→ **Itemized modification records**
* * * * * * * * *
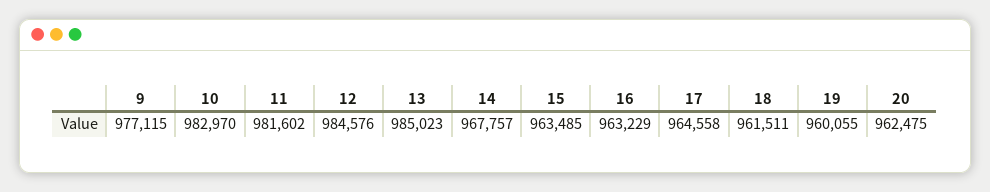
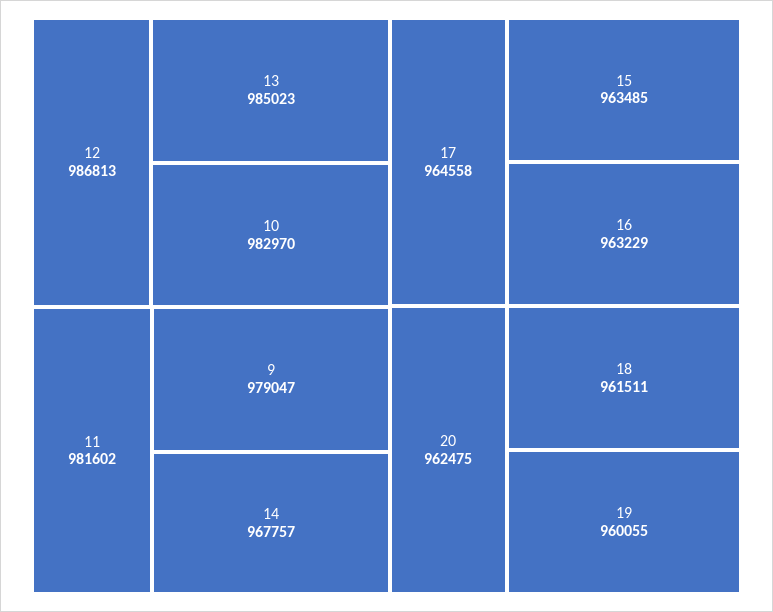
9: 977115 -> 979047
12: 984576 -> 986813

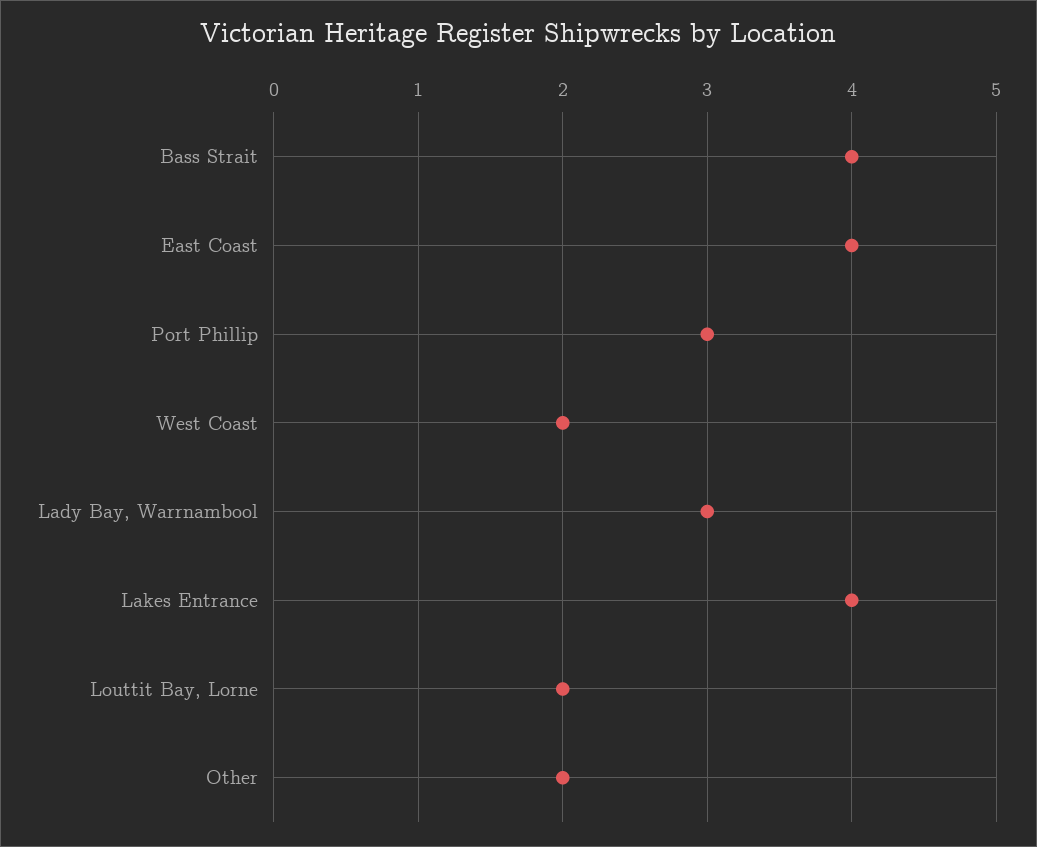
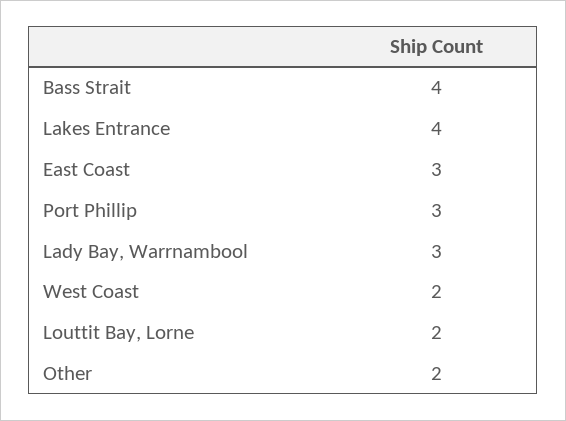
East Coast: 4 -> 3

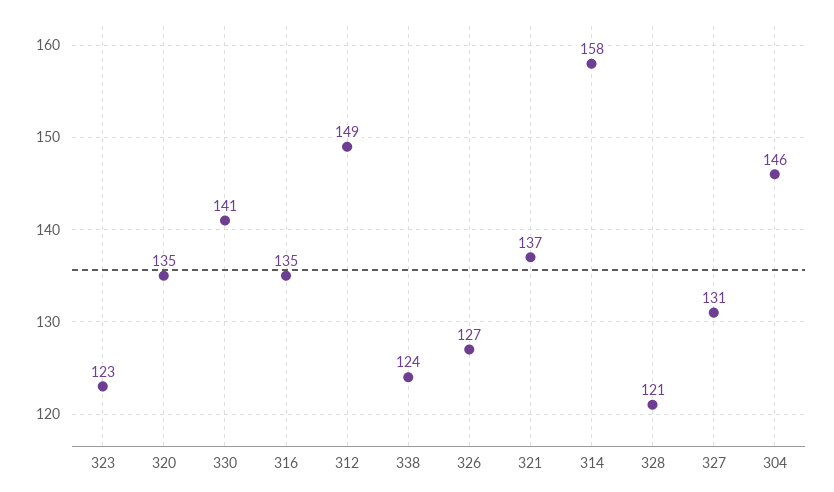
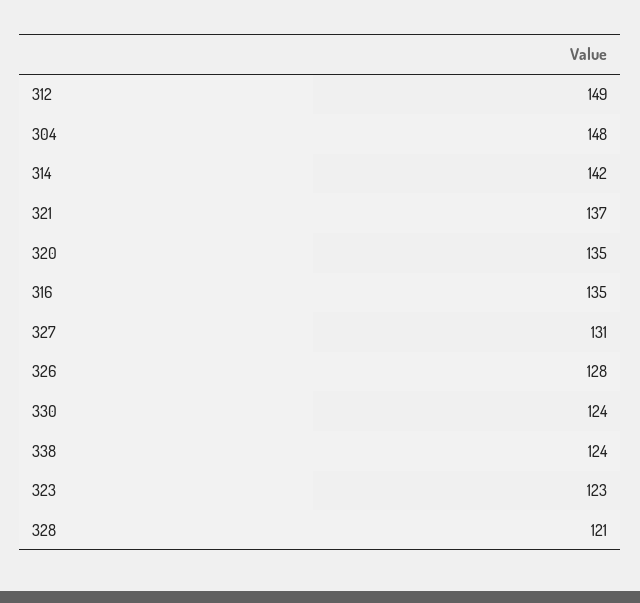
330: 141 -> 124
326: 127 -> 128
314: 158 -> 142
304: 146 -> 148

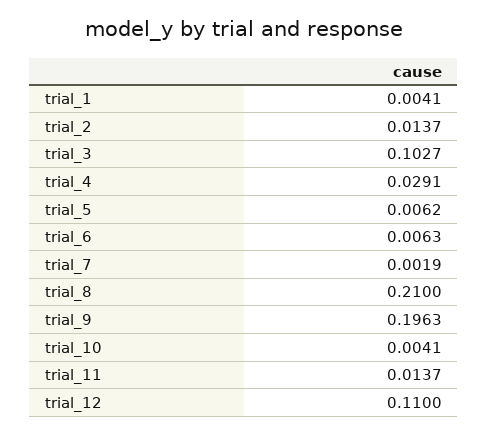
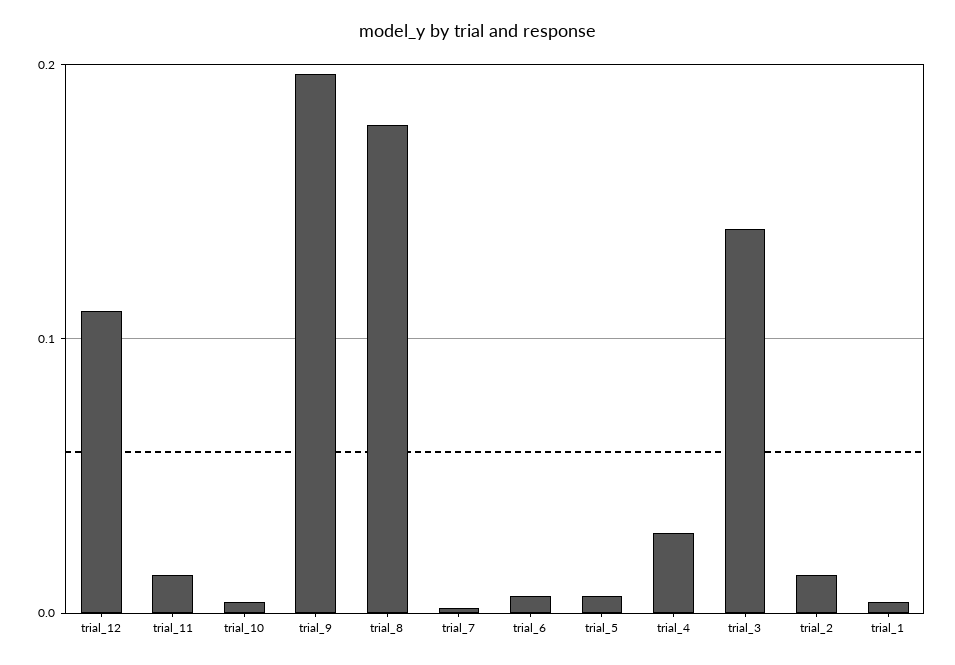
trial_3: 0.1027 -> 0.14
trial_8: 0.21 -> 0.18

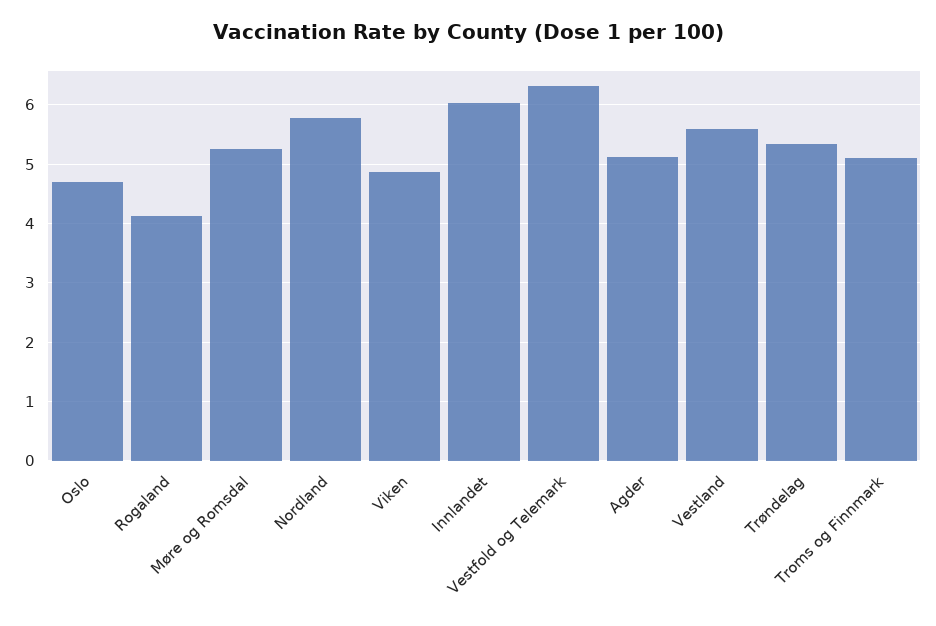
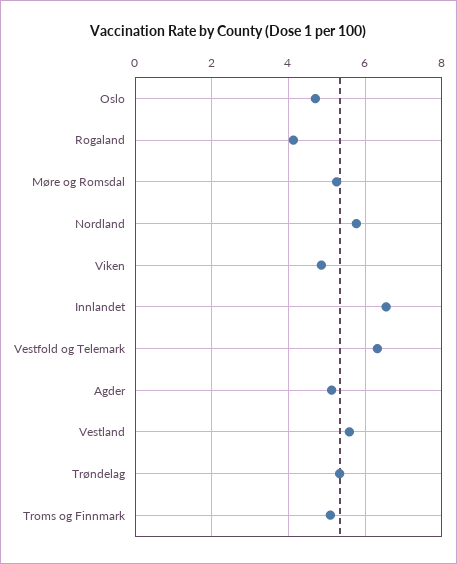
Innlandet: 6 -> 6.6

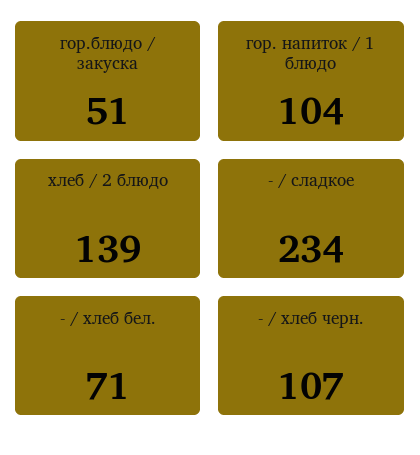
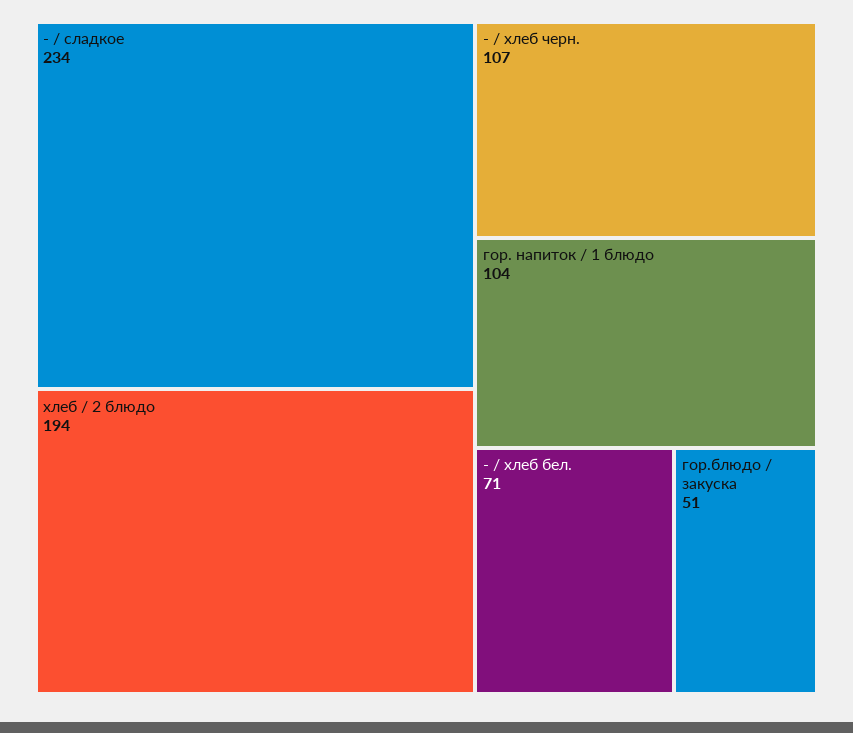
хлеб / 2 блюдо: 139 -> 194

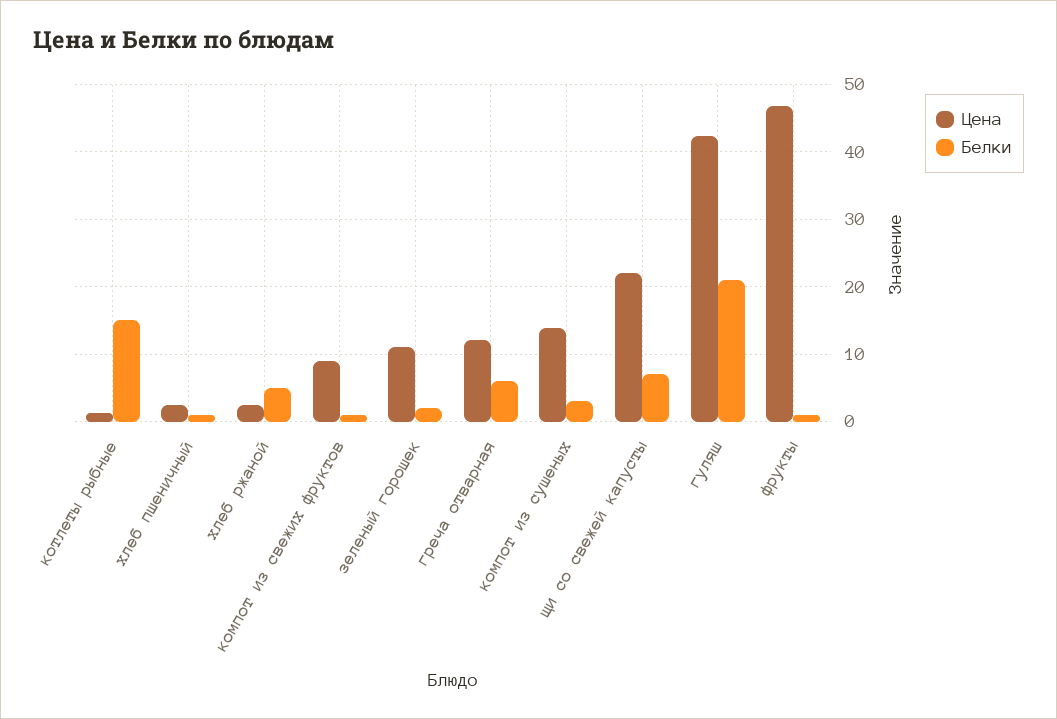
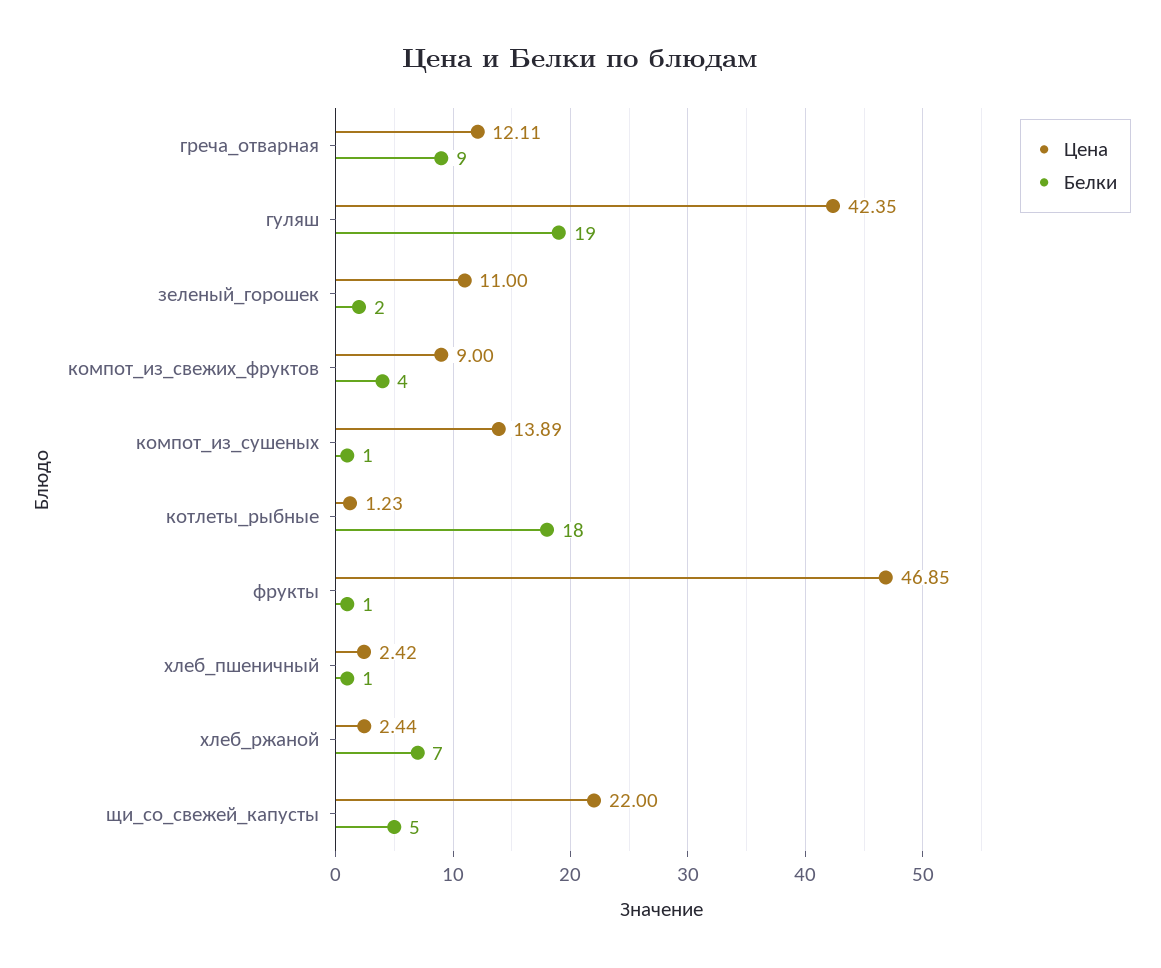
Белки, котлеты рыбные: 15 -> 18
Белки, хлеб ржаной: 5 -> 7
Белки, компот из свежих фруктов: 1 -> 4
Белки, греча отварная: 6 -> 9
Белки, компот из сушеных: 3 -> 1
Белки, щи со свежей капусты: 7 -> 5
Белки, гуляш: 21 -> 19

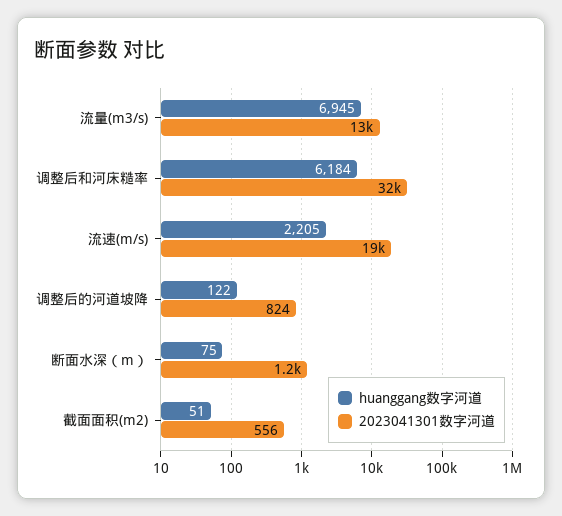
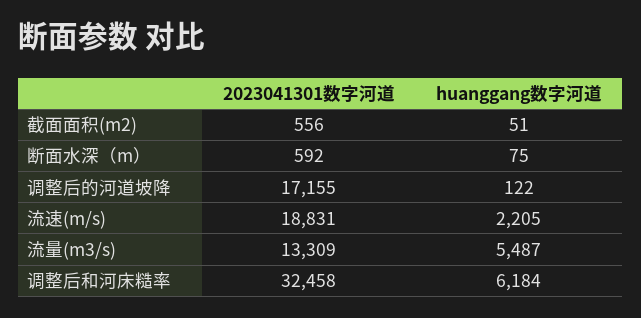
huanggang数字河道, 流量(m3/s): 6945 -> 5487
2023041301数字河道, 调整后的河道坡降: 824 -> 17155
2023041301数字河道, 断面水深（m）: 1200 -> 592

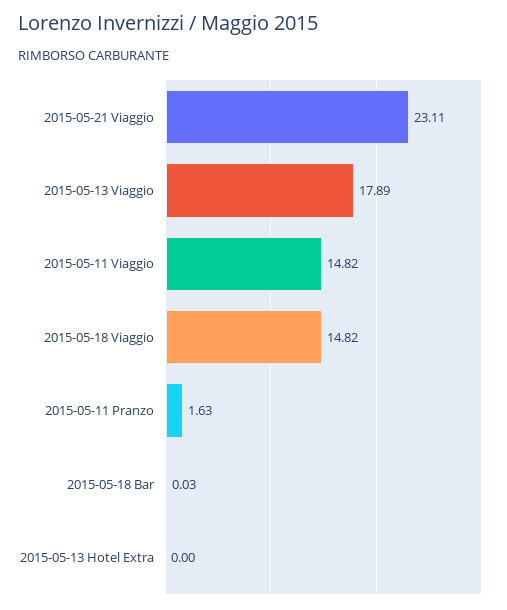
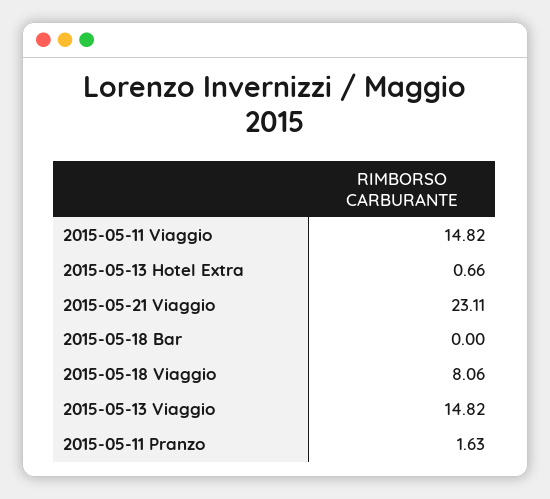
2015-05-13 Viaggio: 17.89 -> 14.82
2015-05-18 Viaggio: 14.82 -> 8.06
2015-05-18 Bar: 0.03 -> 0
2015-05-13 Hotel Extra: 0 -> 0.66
* * * * * * * * *
→ **What is needed**
Look through the records and copy every line that has the word "компот".

→ **Reply**
Белки, компот из свежих фруктов: 1 -> 4
Белки, компот из сушеных: 3 -> 1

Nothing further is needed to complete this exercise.